If the viaduct's imminent demise cuts off West Seattle and its approximately 83,000 citizens (as estimated by King County demographer Chandler Felt, using data from the Puget Sound Regional Council and the U.S. Census Bureau) from a mainland that has a tendency to forget the peninsula is part of the city, West Seattleites won't be worrying. There's enough political experience and expertise, from local precinct officers to players on the international stage, to keep the peninsula humming all by its lonesome.

It wasn't always that way. Fifty years ago, West Seattle tended to be left out of city politics. It was too disconnected physically and politically from the rest of Seattle, lurching further right than the mainland, Ceis explains. His father, Philip, was a rare far-left liberal in the neighborhood in the 1940s and '50s, and for a time the family suffered for it. A member of the communist party, Philip was dragged before a regional branch of the House Committee on Un-American Activities. It kept his father from getting construction jobs, Ceis says. Even as a child, he adds, "there were people who wouldn't let me come to their house."

But that didn't deter the Ceis family's political activism. Tim's mother, Margaret, joined forces with other progressive-minded Democratic women who thought city government wasn't doing a good job of taking care of a burgeoning city, especially its west side.

Phyllis Lamphere was one of the women working with Margaret Ceis to reinvigorate the West Seattle Democrats.
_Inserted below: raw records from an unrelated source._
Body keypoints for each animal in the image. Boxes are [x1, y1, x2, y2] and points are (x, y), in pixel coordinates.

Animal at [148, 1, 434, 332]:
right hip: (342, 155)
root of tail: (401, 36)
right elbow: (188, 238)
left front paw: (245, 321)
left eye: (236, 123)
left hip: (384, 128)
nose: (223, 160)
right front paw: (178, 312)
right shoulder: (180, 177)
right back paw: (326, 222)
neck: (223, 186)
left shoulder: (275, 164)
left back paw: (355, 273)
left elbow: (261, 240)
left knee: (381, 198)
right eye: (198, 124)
Lamphere moved to the neighborhood with her family in 1953 and provided a much-needed tie between West Seattle and the rest of the city. "My family was always involved in the city; most of my family worked for the city," she says.

An active member of the city Democratic Club and the League of Women Voters, Lamphere didn't start out as a neighborhood advocate. In 1965 and 1966, she worked on various campaigns, including one to get the state to allow the city to switch to a strong-mayor system of government—something that would hugely benefit West Seattle decades later. During that time she also took various appointed positions, including a spot on the now-defunct city air-pollution-control board.
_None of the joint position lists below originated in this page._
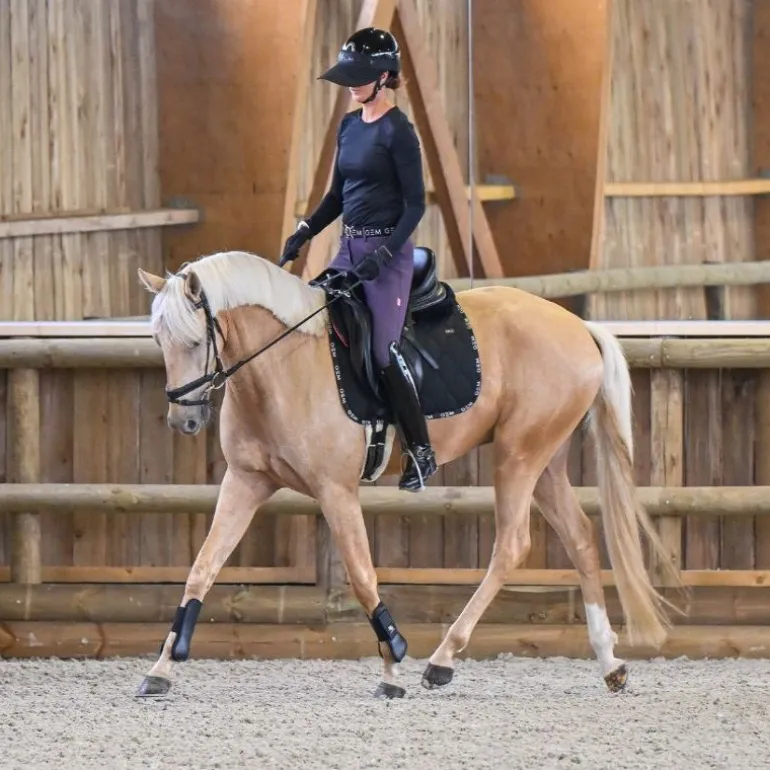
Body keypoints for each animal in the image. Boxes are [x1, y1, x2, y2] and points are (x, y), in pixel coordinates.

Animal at [134, 247, 682, 700]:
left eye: (194, 340)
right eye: (158, 339)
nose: (182, 421)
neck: (283, 363)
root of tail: (579, 327)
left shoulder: (335, 491)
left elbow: (361, 576)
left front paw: (392, 666)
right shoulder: (246, 481)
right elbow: (202, 568)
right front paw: (161, 669)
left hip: (519, 455)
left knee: (512, 544)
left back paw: (442, 659)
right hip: (544, 460)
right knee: (582, 538)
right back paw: (610, 662)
In 1967, Lamphere ran for city council. She says she didn't think of it as running to create a neighborhood council seat. Nor did she have much trouble getting elected. Thanks to her involvement in in a variety of civic activities, she was well known throughout the city. "When I became active in the Democratic Party in West Seattle, we had some pretty powerful legislators, but I don't believe that they had a big enough vision for the city," she says. "I was in the thick of it, so to speak."

Ironically, around the time Lamphere finally snagged the peninsula a voice in city government, a group led by the local Chamber of Commerce circulated petitions to secede from the city. "It was sort of half-serious and half-promotional fun," says Clay Eals, a former West Seattle Herald reporter who edited a book on the history of West Seattle called West Side Story. "It was all about transportation." The West Seattle Chamber of Commerce had been fighting for a higher bridge spanning the Duwamish, but, despite Lamphere's presence on the council, didn't yet have the clout to make it happen through normal political channels.

The petition got about half the signatures needed to put secession to a vote. But it would be wrong to characterize it as a failure, as it accomplished something more important: It got business leaders to join forces with the left-leaning women in the interest of West Seattle.

King County Executive Dow Constantine, who grew up in the neighborhood and still resides near his boyhood home, says West Seattle's vast number of active groups, from the local Democrats to the West Seattle High School Alumni Association to business owners to the many churches, create a more cohesive voting bloc than in other neighborhoods. The groups "reinforce each other and create a sense of sort of shared purpose," he says. "People who don't really line up with me philosophically or politically are willing to support my candidacy for office because I understand them. I understand where they come from; I understand what they think. I'm one of them."